Luco Colombo started with his work on developing and evaluating eBook reading experience for children. Reading “traditional” books has been extensively investigated – this is not true for eBooks. Especially children are little involved in eBook studies. Colombo explained how the eBook reading experience is different because it directly involves searching, browsing, sharing, and recommending, among other arguments. A good reading experience results in a “flow state” where the reading gets positively lost in a book. Colombo’s method is a cooperative inquiry. It is not clear whether and by what eBooks are more engaging to children (age 9-11 in this study) than traditional books – maybe this PhD will show. The following discussion was dominated by the participating mentors Jose Borbinha, Milena Dobreva, Stefan Gradmann and Giuseppina Vullo.

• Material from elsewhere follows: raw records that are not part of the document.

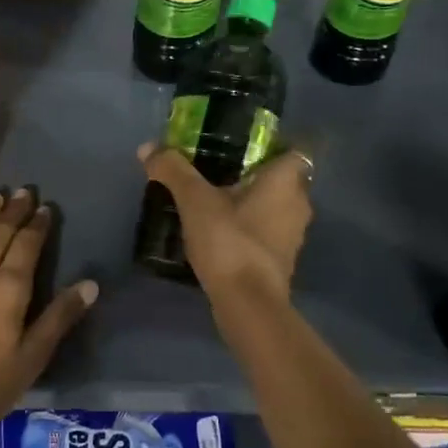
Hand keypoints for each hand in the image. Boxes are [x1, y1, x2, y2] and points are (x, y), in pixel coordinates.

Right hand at [138, 143, 313, 301]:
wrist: (247, 304)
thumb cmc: (230, 241)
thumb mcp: (194, 200)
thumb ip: (173, 170)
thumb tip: (148, 147)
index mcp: (286, 181)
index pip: (296, 149)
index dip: (275, 144)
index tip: (245, 144)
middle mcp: (299, 204)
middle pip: (282, 178)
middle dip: (255, 172)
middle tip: (219, 167)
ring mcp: (292, 235)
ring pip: (275, 206)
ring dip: (251, 201)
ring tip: (214, 198)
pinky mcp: (281, 260)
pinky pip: (266, 230)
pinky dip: (248, 226)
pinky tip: (220, 230)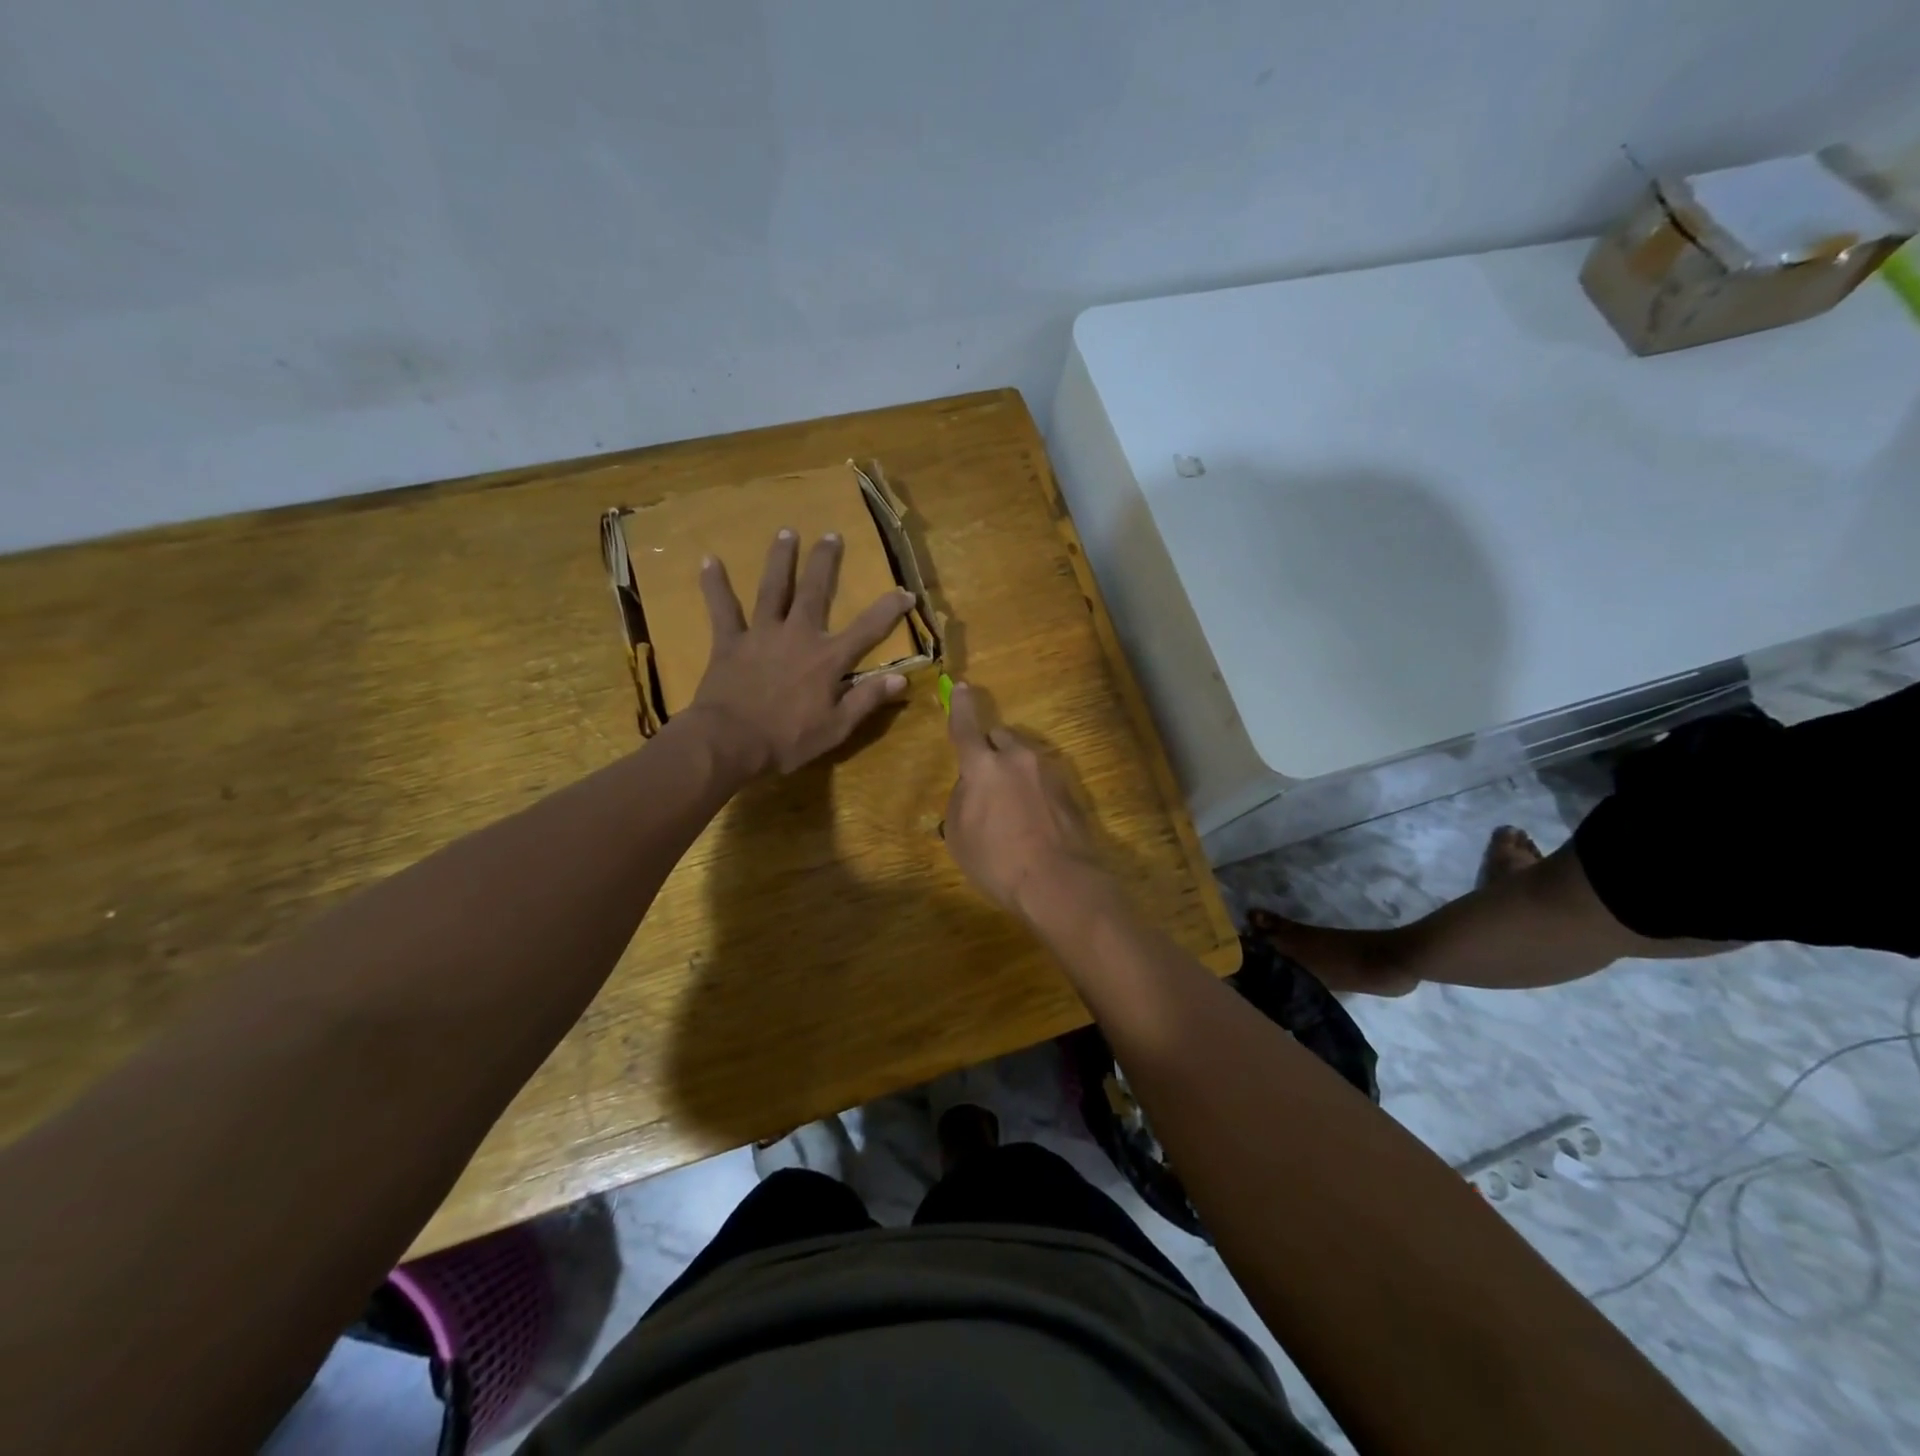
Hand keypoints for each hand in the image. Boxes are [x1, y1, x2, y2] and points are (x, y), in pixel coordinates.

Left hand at [685, 529, 913, 774]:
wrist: (729, 742)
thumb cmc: (787, 739)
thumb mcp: (837, 728)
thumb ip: (868, 699)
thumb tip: (901, 679)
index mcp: (828, 658)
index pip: (868, 629)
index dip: (889, 609)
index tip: (906, 592)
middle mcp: (798, 635)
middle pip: (815, 591)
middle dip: (826, 562)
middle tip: (831, 535)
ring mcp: (762, 634)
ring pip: (773, 589)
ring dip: (780, 559)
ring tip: (786, 532)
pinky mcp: (730, 642)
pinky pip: (722, 608)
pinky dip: (715, 585)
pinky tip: (709, 560)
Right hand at [943, 682, 1111, 922]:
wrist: (1059, 882)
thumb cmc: (998, 861)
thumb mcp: (959, 836)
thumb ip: (961, 800)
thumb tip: (971, 788)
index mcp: (984, 767)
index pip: (966, 727)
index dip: (962, 707)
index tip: (962, 687)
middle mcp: (1018, 759)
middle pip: (1000, 738)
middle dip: (990, 750)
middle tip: (985, 781)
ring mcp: (1049, 772)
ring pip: (1024, 758)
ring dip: (1014, 771)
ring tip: (1011, 808)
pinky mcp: (1071, 790)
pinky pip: (1043, 779)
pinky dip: (1034, 790)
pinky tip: (1033, 820)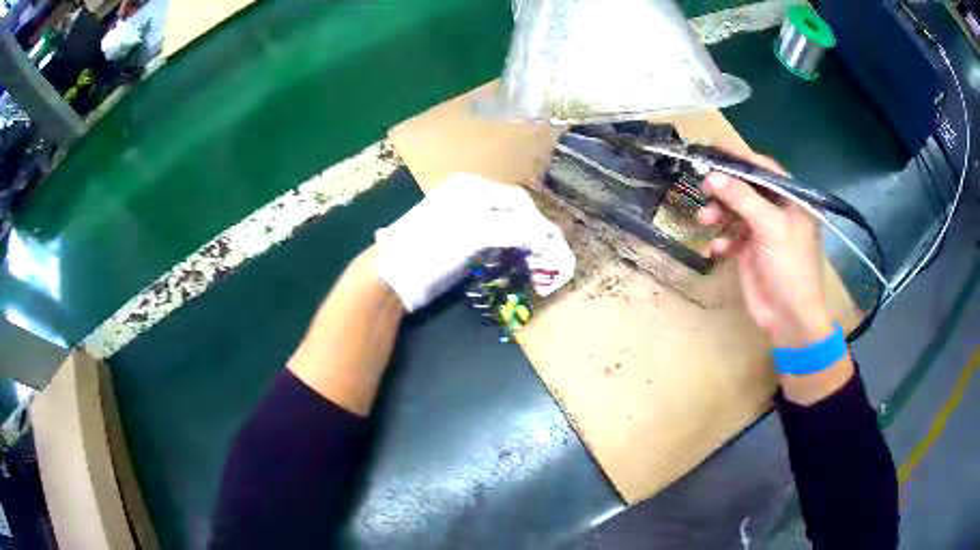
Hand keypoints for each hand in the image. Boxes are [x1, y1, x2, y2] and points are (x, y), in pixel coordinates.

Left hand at [375, 173, 574, 311]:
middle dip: (528, 232)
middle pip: (510, 211)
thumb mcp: (475, 233)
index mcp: (470, 187)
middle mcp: (466, 197)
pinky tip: (504, 263)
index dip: (536, 221)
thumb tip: (547, 234)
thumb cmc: (431, 248)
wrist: (392, 276)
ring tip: (527, 262)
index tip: (551, 246)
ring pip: (501, 226)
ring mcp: (460, 219)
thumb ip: (514, 229)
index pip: (516, 199)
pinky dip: (501, 251)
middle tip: (542, 256)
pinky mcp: (455, 241)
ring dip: (517, 243)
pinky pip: (489, 241)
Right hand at [697, 149, 834, 346]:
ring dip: (718, 214)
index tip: (714, 148)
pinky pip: (730, 236)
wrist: (789, 317)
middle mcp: (776, 212)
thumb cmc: (789, 267)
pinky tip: (716, 250)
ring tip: (705, 221)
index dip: (740, 158)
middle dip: (724, 189)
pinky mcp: (749, 251)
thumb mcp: (770, 228)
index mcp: (790, 201)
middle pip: (745, 189)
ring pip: (734, 211)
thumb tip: (712, 176)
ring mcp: (762, 232)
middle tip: (704, 188)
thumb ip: (742, 199)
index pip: (764, 170)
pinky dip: (721, 240)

In the second talk Krassimira Ivanova presented her dissertation on (content-based) image retrieval utilizing color models. Image retrieval on art images is difficult because it includes very different aspects (artistic styles, depicted objects etc.). Even aspects of color (contrasts, intensity, diversity, harmony etc.) are manifold – maybe this is why philosophy of color has a long history. Nevertheless Ivanova developed several machine learning methods for this color aspects that can be used for image retrieval. I am not sure whether the resulting APICAS system (“Art Painting Image Colour Aesthetics and Semantics”) has been evaluated with a user study. Similar to the first talk, the focus could be improved by more narrowing down and making clear the specific contribution. Finally we had some real discussion, but little time.